In some things he had stood firm. The first brandy snap he got hold of at Mrs. Beguile's picnic went over the cliffs at Fort Putnam, to the great excitement of a nest of young squirrels. And the first bonbon drugged with rum followed: first, and last.
"But, easy and cheap!" he repeated to himself. "I was not going to be tricked into taking that stuff. I had said I wouldn't."
What else had he "said"?
Coming off next morning with O. G. P., Magnus got leave to go to the trunkroom, and hunted out a little copy of the Church covenant which he knew his mother had packed in with his other things. Then, under one of the shadowing trees of Fort Clinton, he lay on the grass and read it over.
"Unto Him, the Lord, you do now give yourself away, in a covenant never to be revoked, to be His willing servant forever."
Was it like a good servant to listen to slighting talk about his Master's laws? To be silent when the Name that is above every name was lightly spoken? Could he not rise and go from any company? How long would he be quiet if his mother's name was handled so? He did always wince, he was glad to remember, but who had been the wiser?
"Not even a poor little storm flag!" he said bitterly to himself. "And these are but catspaws that come to me."
Magnus turned over on his elbow, and looked across to the flagstaff, where the colours were having a lively time in the breeze; looked and looked, his eyes growing very grave, his lips firm.
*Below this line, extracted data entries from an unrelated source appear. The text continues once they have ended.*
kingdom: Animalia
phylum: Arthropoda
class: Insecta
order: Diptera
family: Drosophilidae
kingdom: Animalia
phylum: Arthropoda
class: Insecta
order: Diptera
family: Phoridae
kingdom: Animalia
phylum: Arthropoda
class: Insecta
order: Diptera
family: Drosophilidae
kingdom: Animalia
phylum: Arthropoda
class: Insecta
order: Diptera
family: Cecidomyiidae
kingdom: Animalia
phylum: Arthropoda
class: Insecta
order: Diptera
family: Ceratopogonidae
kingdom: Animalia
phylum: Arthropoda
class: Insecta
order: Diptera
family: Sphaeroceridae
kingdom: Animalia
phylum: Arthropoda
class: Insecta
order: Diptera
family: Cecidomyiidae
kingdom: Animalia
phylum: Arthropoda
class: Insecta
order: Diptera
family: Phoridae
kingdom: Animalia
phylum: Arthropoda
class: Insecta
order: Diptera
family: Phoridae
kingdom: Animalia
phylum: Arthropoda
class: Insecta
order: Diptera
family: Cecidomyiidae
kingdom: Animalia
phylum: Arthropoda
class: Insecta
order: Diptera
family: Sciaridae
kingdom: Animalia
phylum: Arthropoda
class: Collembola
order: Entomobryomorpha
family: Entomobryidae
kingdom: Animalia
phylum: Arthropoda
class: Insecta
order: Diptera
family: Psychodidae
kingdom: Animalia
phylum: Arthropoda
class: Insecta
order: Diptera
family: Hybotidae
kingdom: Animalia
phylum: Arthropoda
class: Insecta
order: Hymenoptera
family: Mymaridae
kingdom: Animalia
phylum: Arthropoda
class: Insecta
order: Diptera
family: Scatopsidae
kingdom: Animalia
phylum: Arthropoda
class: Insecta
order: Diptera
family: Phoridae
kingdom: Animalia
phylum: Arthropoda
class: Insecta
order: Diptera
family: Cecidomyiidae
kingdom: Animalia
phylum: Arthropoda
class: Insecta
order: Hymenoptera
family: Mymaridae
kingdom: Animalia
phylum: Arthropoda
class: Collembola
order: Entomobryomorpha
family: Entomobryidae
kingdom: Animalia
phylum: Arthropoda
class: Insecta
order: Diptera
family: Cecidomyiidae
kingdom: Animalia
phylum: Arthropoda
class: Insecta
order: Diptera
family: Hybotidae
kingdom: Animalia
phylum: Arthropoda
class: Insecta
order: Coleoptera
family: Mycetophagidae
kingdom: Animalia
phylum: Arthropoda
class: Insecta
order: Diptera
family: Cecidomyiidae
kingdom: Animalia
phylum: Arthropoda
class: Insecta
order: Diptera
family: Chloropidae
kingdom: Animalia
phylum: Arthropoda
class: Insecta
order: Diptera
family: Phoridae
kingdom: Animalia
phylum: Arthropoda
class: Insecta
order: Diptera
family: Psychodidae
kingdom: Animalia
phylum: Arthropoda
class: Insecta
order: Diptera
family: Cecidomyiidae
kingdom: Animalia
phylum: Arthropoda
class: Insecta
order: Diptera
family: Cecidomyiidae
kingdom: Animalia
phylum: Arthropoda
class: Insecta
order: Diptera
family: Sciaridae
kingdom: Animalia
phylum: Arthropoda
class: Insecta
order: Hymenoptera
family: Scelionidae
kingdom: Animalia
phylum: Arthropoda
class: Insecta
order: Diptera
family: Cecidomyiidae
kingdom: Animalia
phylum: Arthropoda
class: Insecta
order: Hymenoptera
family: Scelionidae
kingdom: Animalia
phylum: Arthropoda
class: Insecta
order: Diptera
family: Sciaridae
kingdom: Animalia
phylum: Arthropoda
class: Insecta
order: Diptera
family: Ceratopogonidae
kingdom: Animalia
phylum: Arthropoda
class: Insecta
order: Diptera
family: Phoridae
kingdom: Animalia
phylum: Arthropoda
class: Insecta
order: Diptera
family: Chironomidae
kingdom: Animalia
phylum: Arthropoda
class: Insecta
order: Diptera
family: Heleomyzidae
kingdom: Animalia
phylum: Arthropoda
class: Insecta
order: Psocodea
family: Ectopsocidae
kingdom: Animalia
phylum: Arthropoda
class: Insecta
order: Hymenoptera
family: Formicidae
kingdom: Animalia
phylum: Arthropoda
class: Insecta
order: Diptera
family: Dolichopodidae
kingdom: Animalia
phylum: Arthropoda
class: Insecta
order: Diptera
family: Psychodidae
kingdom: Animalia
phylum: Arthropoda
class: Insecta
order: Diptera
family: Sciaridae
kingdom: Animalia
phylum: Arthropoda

"You're worth a half hundred of me, old comrade," he said, with a reverent wave of his cap. What was that his mother had said in her last letter?
"Thou, therefore, my son, endure hardness, as a good soldier of Jesus Christ." Turning back after a while to his former position, Magnus found himself face to face with a pile of muslin and lace, of which Miss Saucy was the fair centre. She stood a little away, gazing pensively at him, her white kids clasped in what might be either entreaty or dismay.